* Task item
Arrange the rows from the first line through the line containing "песочные тона в" as a numbered list, omitting any blank lines.

Saved entries:
Segment Open
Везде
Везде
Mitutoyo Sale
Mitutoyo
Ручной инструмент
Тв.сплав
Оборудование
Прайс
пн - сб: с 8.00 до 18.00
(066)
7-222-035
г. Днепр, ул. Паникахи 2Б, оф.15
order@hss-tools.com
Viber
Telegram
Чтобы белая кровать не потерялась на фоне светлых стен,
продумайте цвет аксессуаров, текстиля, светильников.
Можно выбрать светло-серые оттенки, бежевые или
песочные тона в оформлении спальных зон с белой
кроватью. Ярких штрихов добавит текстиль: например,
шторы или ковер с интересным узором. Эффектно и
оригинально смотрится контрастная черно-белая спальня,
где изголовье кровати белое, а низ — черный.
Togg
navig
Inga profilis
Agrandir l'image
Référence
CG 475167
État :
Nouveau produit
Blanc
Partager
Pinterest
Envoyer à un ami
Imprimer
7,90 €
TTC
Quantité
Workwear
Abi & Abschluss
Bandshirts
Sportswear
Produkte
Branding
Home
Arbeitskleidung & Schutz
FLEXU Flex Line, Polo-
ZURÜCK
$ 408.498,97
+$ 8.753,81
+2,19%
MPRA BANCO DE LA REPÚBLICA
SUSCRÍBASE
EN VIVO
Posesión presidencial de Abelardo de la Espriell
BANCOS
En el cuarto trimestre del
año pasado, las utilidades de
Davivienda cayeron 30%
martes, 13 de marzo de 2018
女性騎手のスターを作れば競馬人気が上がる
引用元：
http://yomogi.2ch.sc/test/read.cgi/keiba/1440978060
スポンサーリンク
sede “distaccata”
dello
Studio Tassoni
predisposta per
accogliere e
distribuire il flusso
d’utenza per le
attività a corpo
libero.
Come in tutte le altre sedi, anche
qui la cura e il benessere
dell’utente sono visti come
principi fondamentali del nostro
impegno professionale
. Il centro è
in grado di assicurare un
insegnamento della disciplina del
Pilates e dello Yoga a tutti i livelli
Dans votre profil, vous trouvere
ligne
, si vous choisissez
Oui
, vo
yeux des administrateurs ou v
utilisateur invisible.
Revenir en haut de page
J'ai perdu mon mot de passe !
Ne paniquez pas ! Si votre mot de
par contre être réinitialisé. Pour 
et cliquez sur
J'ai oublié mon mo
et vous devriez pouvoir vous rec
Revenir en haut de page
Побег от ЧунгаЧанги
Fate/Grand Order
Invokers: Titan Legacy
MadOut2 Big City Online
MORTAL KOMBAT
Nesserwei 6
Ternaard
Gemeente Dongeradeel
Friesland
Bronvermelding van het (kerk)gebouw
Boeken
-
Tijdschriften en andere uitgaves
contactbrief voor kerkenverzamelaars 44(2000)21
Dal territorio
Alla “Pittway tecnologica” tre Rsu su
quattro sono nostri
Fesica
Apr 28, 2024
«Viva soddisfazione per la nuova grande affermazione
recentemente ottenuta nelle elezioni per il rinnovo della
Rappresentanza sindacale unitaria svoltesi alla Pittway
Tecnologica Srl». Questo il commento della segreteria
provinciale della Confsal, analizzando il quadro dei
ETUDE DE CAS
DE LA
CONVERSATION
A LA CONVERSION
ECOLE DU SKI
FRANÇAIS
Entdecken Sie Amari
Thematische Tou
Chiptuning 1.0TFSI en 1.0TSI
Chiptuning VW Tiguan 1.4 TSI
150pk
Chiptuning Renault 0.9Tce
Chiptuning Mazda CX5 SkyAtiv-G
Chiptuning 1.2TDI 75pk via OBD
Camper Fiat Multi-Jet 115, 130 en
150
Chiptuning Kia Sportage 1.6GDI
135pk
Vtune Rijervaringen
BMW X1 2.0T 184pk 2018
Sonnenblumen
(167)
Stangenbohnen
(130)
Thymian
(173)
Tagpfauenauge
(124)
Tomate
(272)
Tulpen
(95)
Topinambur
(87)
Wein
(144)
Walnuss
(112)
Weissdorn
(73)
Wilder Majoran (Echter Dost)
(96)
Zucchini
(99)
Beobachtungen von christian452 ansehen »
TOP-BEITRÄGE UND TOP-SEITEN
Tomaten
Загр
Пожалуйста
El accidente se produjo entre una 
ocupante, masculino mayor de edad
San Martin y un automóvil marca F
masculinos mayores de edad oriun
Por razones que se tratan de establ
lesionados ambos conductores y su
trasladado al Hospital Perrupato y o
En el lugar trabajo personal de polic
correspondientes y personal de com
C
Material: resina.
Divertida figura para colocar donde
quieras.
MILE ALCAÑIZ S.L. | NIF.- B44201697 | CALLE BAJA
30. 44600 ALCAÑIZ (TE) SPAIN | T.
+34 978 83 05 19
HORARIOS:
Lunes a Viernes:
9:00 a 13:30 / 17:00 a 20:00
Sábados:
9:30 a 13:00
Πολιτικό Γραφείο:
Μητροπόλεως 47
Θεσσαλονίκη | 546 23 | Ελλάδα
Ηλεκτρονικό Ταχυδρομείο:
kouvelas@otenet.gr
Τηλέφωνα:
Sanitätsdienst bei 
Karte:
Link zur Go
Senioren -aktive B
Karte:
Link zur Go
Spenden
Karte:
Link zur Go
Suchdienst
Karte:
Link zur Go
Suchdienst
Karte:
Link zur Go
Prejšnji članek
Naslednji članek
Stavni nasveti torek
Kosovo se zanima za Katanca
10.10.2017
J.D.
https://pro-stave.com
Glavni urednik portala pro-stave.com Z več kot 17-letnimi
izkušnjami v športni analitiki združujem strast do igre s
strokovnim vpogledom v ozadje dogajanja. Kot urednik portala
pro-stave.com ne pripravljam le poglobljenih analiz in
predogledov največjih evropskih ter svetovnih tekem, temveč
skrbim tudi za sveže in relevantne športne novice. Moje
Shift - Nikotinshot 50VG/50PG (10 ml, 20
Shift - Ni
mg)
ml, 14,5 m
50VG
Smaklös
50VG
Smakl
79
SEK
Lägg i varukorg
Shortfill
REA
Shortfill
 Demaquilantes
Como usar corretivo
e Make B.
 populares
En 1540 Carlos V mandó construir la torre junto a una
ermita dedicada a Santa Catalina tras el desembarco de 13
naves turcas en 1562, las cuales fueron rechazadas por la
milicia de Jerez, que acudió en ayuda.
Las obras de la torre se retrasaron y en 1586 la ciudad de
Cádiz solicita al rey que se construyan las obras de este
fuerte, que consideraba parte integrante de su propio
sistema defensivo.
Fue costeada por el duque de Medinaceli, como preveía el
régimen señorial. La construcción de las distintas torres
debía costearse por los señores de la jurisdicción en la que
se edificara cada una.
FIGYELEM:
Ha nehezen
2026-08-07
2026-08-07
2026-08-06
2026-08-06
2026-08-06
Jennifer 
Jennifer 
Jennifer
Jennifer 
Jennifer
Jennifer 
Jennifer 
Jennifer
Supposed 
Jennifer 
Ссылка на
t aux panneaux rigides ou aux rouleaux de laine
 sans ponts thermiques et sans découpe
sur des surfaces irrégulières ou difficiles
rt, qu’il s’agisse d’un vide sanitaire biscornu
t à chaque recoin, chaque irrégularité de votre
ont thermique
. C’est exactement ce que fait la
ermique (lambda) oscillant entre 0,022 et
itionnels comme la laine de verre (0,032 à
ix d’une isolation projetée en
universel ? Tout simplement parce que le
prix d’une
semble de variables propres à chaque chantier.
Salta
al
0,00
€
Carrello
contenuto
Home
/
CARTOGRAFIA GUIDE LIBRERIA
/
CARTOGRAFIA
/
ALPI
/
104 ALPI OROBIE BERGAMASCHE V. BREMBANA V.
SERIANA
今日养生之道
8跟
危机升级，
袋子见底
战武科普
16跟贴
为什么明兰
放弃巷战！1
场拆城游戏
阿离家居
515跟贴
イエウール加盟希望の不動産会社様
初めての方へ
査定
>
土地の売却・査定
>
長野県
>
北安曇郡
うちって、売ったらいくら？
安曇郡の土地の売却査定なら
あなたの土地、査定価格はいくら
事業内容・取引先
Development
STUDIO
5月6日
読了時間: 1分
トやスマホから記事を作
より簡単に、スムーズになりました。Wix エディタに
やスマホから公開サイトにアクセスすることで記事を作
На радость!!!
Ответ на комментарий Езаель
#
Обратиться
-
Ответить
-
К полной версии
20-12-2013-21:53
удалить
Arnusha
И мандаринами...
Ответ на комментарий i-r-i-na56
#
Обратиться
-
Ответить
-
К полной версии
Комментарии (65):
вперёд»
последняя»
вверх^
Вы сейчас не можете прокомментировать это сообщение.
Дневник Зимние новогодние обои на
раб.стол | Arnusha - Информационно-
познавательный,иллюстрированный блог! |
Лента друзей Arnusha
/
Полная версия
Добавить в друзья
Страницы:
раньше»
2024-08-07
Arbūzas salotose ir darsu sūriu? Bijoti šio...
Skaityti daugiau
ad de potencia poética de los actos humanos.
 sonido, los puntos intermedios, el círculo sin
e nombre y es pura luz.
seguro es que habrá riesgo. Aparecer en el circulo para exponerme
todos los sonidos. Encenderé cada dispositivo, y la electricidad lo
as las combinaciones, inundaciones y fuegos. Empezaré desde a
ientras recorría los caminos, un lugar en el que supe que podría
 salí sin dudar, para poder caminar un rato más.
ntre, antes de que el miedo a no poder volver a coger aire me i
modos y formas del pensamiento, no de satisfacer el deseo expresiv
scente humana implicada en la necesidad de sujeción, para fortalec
Segment Closed
* Response
1. Везде
2. Везде
3. Mitutoyo Sale
4. Mitutoyo
5. Ручной инструмент
6. Тв.сплав
7. Оборудование
8. Прайс
9. пн - сб: с 8.00 до 18.00
10. (066)
11. 7-222-035
12. г. Днепр, ул. Паникахи 2Б, оф.15
13. order@hss-tools.com
14. Viber
15. Telegram
16. Чтобы белая кровать не потерялась на фоне светлых стен,
17. продумайте цвет аксессуаров, текстиля, светильников.
18. Можно выбрать светло-серые оттенки, бежевые или
19. песочные тона в оформлении спальных зон с белой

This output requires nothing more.